# kid friendly, multicultural



## MurrayTX (Nov 4, 2011)

My alley access yard haunt will still target an older crowd... but I now see that I should not alienate the young ones; the majority. So I will have to come up with a kid friendly theme on the cheap for my front yard. Maybe the traditional goofy headstones? For a local appeal, I want it with Spanish names or all in Spanish. Any suggestions? Mi espanol es no bueno.


----------



## RoxyBlue (Oct 6, 2008)

Scareme did a Day of the Dead theme for her yard haunt last year that was quite successful with her Hispanic visitors. It had the added appeal of being colorful, which usually resonates with young kids.


----------



## CoolDJTV (Jun 28, 2011)

RoxyBlue said:


> Scareme did a Day of the Dead theme for her yard haunt last year that was quite successful with her Hispanic visitors. It had the added appeal of being colorful, which usually resonates with young kids.


I agree, that theme can be used to create a creepy atmosphere or a friendly happy atmosphere... Good theme


----------



## Ryan Wern (Dec 3, 2009)

Can't go wrong with a Haunted Mansion-esque look. Maybe make it look more like an old cemetary at an old Spanish mission or something but still include HM style props and overall feel.


----------



## Just Whisper (Jan 19, 2009)

I hope you get some great ideas. I tried to do a kid friendly theme a few years ago and the kids all complained. Just about everyone over age 6 was disappointed in the kid friendly area. I was sad because I worked so hard on it. I had a haunted playground. Day of the Dead sounds great.


----------



## Haunted Spider (Sep 6, 2010)

Day of the dead would be awesome for the Hispanic crowd. You will most likely get more of a response from the adults than the kids. I have found that kid friendly means spooky more than wimsical. The silly headstones you think a kid would love will annoy most. The cheap decorations that look like something a kid would do will not impress. Want to impress the kids with tombstones? find out some of their names and put them on the stones. That makes an impression. 

Check out Spooky's albums though. They came out well and would be a great theme for you.


----------



## MurrayTX (Nov 4, 2011)

Spiderclimber...there is one tiny problem with the common name idea. I have too many friends here named Jesus (hey-zeus). Somehow I think having Jesus buried in my yard might make the token anglos a little put off.  

But I still like the idea. Thanks. I may incorporate a few if my attempts at headstones work out.

As for Day of the Dead... I keep thinking of Grim Fandango (game). A yard full of that could be fun. I will need to research how to do it on the cheap for this first year, but will consider making it a bigger and better thing next year if I get a good response.


----------



## nixie (Sep 17, 2008)

Kid friendly doesn't have to mean kiddie haunt. I think if you steer clear of gore and high startle, pay lots of attention to atmosphere and the spooky factor, you can have a haunt that all ages will appreciate. I really like the Day of the Dead idea!
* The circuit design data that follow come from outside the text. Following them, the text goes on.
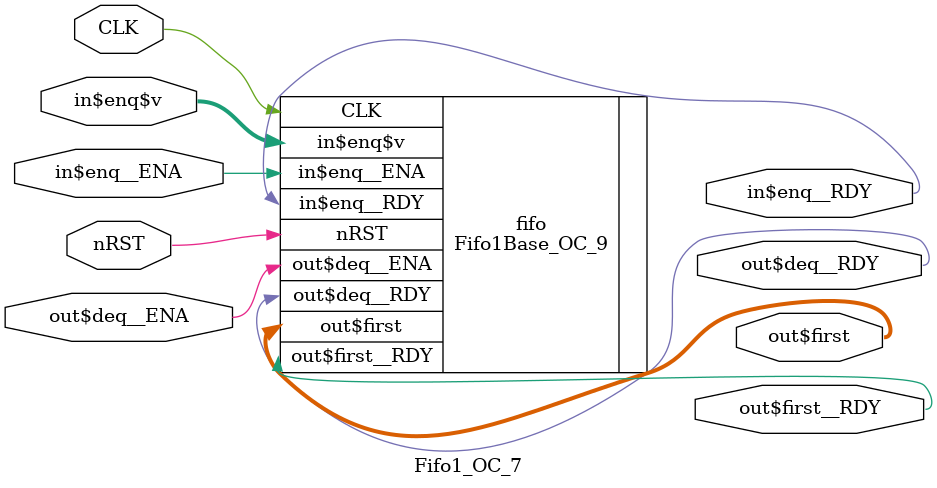
<source format=v>
`include "precision.generated.vh"

`default_nettype none
module Fifo1_OC_7 (input wire CLK, input wire nRST,
    input wire in$enq__ENA,
    input wire [9:0]in$enq$v,
    output wire in$enq__RDY,
    input wire out$deq__ENA,
    output wire out$deq__RDY,
    output wire [9:0]out$first,
    output wire out$first__RDY);
    Fifo1Base_OC_9 fifo (.CLK(CLK), .nRST(nRST),
        .in$enq__ENA(in$enq__ENA),
        .in$enq$v(in$enq$v),
        .in$enq__RDY(in$enq__RDY),
        .out$deq__ENA(out$deq__ENA),
        .out$deq__RDY(out$deq__RDY),
        .out$first(out$first),
        .out$first__RDY(out$first__RDY));
endmodule 

`default_nettype wire    // set back to default value

</source>
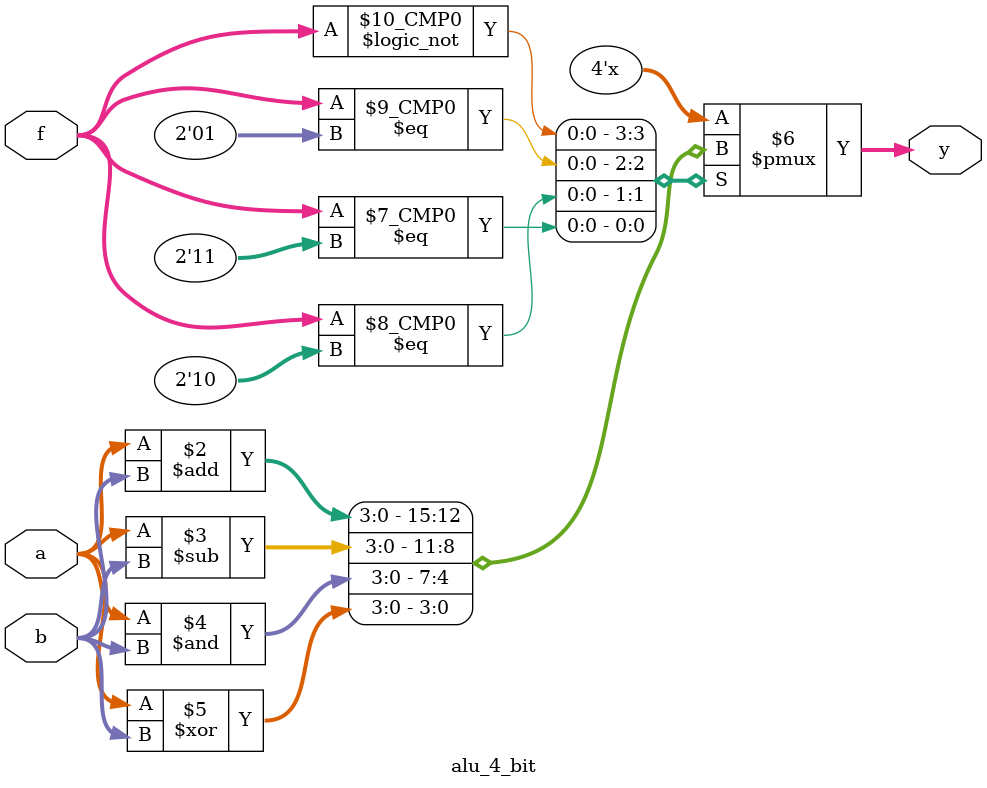
<source format=v>
module alu_4_bit(
	input [3:0] a,
	input [3:0] b,
	input [1:0] f,
	output reg [3:0] y
);

always@(a or b or f)
begin
case(f)
	2'b00:y=a+b;
	2'b01:y=a-b;
	2'b10:y=a&b;
	2'b11:y=a^b;
	default:y=4'b0000;
endcase
	end
endmodule
</source>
There are so many inexpensive projects that would really go well with that theme. A graveyard, clusters of pvc candles, the classically styled Day of the Dead skellies...

Another thought, if you put kids' names on tombstones, you might want to check with their parents first. I could imagine a lot of parents might find seeing their kid's name on a tombstone to be rather unsettling.


----------



## fontgeek (Jul 24, 2006)

How about mixing the "day of the dead" the "Haunted Mansion", and maybe give it a creepier/scarier feel as they go in further? Mixing the friendliness and music from the various cultures, and the appropriate effects to finish it off.
You will never have the "perfect" haunt for everyone, The tastes will vary from person to person with age, culture, and personality, and some will really dislike what others really like.


----------



## Acid PopTart (Oct 29, 2007)

This is what I did two years ago.... using the black lights and chromadepth theory (I ordered a bunch of the chromadepth glasses to hand out to adults and kids), my display was a hit with the younger and older crowd. The younger kids were most transfixed by my fog/bubble machine that had UV reactive solution in it... but hell, I was transfixed by my bubble machine too!
http://www.hauntforum.com/album.php?albumid=989
My displays are probably more "entertaining" than scary for sure, spooky, enchanted, what have you. It's just my personal taste, so I go with it. Because everyone else does the super scary bloody haunts and they do it damn well, so I go with what I know.

Good luck!


----------



## MurrayTX (Nov 4, 2011)

Thanks for the ideas. Keep em coming. A FB friend suggested a graveyard with a Mex loteria theme. I added in your suggestions for Day of the Dead... did a search and found these: http://www.mexicansugarskull.com/cool/loteria-games.html I will buy a deck and try to recreate the images on concrete stepping stones (borderland/Mex headstones are small) in neon colors in an attempt at the black light glow, but without glasses. Will try to recruit Spanish speaking friends to come up with funny epithets to correspond with a few of the headstones. But again, keep suggestions coming. Am sure I can do more.


----------



## MurrayTX (Nov 4, 2011)

The stepping stones set upright... 1x1.5 ft ones if possible.


----------



## debbie5 (Mar 2, 2007)

I used a uv reactive skullhead mask on myself (I was all in black..even had on a turtleneck )in front of a velvet backdrop on my front porch & no one could figure out how the skull was moving & looking at them. You could use same idea with a puppet, floating hands, etc. It was just a piece of black poly velvet I clipped to a movie screen I got at Curbies.


----------